What are the differences between subagents and mesa-optimizers?

A subagent is an agent which combines with other subagents to compose a larger agent. For example, in shard theory, each shard is a subagent which pursues its own goal, and the goals of the system as a whole emerge from the negotiation between these shards.

A mesa-optimizer is similar to a subagent in that it also optimizes for its own goals. However, unlike a subagent, it is a separate trained model. The mesa-optimizer is shaped by the base optimizer, but is not part of it. The base optimizer might be an AI system looking to find the best solution to some problem defined by its human designers. In some cases, that solution will be a simple algorithm which is not an optimizer, but in other cases, the best solution is itself an optimizer – such a solution is a mesa-optimizer. This mesa-optimizer may be optimizing for a goal that differs from the problem definition given by the designers, and may also not be agent-like in a narrow sense.

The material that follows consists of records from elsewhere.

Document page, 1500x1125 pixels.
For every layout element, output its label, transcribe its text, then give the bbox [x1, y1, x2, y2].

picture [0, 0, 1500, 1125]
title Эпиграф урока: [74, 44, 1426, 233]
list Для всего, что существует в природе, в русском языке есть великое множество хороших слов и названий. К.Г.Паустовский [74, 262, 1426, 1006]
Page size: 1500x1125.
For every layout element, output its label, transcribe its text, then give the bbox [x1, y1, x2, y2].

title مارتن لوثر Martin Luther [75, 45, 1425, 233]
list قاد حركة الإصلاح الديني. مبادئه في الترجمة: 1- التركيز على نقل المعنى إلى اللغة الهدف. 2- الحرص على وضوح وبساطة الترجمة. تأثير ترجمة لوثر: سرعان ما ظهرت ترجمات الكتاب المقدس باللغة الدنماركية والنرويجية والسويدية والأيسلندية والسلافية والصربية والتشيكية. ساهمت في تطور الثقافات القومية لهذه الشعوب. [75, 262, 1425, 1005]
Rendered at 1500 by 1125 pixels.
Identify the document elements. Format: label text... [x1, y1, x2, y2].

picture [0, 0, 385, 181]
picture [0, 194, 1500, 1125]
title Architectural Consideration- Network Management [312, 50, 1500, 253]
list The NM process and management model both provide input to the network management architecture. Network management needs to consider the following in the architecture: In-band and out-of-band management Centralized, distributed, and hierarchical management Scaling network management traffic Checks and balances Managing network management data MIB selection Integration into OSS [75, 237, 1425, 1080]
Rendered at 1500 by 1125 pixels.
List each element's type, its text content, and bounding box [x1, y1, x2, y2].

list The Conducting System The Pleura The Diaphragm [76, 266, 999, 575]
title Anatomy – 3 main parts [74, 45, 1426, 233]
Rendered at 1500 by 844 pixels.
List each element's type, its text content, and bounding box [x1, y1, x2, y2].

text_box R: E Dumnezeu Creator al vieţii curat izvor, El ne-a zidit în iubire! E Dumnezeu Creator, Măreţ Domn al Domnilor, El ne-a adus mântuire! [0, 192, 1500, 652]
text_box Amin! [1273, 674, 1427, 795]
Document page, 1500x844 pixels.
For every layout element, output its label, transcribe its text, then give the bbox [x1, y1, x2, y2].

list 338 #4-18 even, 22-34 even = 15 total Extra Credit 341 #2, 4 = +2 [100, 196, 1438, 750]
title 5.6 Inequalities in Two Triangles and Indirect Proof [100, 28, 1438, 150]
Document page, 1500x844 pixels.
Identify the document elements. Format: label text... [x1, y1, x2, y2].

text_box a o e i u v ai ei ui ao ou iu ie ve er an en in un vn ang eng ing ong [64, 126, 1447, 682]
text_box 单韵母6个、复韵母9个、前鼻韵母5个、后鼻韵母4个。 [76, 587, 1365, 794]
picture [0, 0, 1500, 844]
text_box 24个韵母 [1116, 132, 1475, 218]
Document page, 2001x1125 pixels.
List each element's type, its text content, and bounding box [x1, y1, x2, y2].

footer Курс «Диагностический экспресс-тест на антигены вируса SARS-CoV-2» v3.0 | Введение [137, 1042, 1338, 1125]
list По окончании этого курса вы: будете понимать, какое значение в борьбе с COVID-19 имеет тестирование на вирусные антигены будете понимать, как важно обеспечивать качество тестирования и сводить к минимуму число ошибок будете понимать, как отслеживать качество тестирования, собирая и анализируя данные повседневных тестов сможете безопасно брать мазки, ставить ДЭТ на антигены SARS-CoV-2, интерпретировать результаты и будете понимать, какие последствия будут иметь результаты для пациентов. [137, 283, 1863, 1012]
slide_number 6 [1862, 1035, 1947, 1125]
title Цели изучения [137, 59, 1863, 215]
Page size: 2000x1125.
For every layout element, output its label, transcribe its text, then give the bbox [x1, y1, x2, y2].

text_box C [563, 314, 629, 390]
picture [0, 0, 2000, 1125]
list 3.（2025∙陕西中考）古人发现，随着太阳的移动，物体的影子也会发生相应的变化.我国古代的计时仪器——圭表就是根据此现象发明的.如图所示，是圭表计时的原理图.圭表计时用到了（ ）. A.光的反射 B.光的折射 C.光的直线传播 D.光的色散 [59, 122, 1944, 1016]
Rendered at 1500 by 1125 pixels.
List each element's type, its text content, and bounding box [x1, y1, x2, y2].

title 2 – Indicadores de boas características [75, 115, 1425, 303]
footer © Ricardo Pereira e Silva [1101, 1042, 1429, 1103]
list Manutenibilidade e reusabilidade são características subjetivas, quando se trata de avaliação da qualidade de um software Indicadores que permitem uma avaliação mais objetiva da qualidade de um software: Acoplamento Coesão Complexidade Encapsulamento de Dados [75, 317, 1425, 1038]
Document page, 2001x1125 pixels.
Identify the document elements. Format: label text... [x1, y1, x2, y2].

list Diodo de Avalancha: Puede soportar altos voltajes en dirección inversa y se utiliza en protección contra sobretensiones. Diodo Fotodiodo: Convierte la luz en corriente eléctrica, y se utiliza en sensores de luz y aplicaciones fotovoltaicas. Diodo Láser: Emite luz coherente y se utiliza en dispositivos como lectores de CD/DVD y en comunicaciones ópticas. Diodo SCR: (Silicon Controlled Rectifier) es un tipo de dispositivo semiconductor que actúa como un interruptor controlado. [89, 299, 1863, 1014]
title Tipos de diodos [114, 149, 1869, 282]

Even though we have no particular reason to expect subagents to emerge from a process of gradient descent1, there is a more plausible story as to why mesa-optimizers would emerge. For example, if a program is designed to solve a problem in a very unpredictable environment, the optimal solution might be to create a planner which generates new solutions in real time. This planner is itself an optimizer since it searches through possible plans and selects the best one. The standard by which the planner judges how good a plan is serves as a proxy for the base optimizer’s goal, but is not necessarily identical to that goal.

In short, a subagent is an agent that is a part of an agent; a mesa-optimizer is an optimizer that is optimized by an optimizer.


  1. Since having some part of the model turn into an agent probably doesn’t have an advantage in achieving the base goal ↩︎